Closer to home, the collapse into administration of pawnbroking and property platform Collateral in March this year was obviously grim news for the unfortunate investors involved, but so far there is no sign of anybody taking to the streets. However, the circumstances surrounding this particular failure have gifted the P2P industry’s detractors a stack of ammunition with which to frighten off investors of a nervous disposition; some other platforms have already reported money being withdrawn from them as a result of Collateral’s demise.

This whole sorry episode hasn’t been a good advertisement for the P2P project as a whole or, indeed, for the Regulator, who many feel should have acted sooner to bring Collateral to heel. After all, it transpires Collateral was operating without full authorisation in the first place.

But the story doesn’t end there. One of the bedrocks of P2P business lending has always been the belief that investors’ funds would be safe in the event of a platform failure because their money was ring-fenced.

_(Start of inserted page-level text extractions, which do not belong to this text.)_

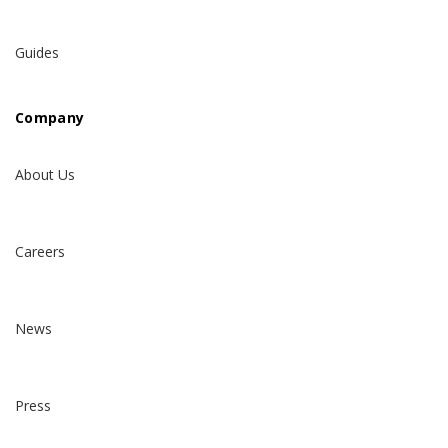
Guides
Company
About Us
Careers
News
Press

The worst that could happen – or so we all thought – was lenders might not receive all of the interest to which they were entitled. The Collateral saga has led to fears that this may not be the case after all.

One of the problems revolves around professional fees and who pays for the cost of the work involved in an administration. BDO, the replacement administrators of Collateral called in by the FCA to protect investors, has reportedly warned that lenders could be treated as unsecured creditors and rank equally with all other non-preferential creditors who are owed money. You can’t imagine firms like BDO not getting paid, so the mystery remains of who will end up paying the undertaker.

Following news that the FCA is to look at wind-down plans as just one facet of its overall review of crowdfunding – a term that, rightly or wrongly, the regulator uses to lump together equity crowdfunding with P2P loans – it seems certain that those platforms offering debt products should brace themselves for a whole bag of new measures, some of which will be decidedly less welcome than others.

Most of the industry’s big guns have been quick to say that they welcome the review – an exercise in good politics – but surely what really matters is that, despite the fears and predictions of gloom and doom, the UK’s P2P industry has a pretty good record so far. A few platforms have quietly disappeared beneath the waves, but there have been no major scandals where innocent consumers have lost their capital. Perhaps the point to remember is that no one sensible has ever suggested that P2P was risk free. Why would it be with returns available into double figures – and considerably more in the case of Collateral? Maybe it’s a simple case of ‘if it seems too good to be true, then it probably is’. Greed has the habit of blind-siding people to the reality of a situation.

While we wait for the FCA to make its final deliberations, marketers will have to keep on their toes – particularly if the FCA makes good its threat to limit P2P promotions to specified groups of ‘sophisticated’ investors and bearing in mind that pensioners and the young have already been identified as being off limits altogether.

Pensioners marching on the Square Mile – no thank you!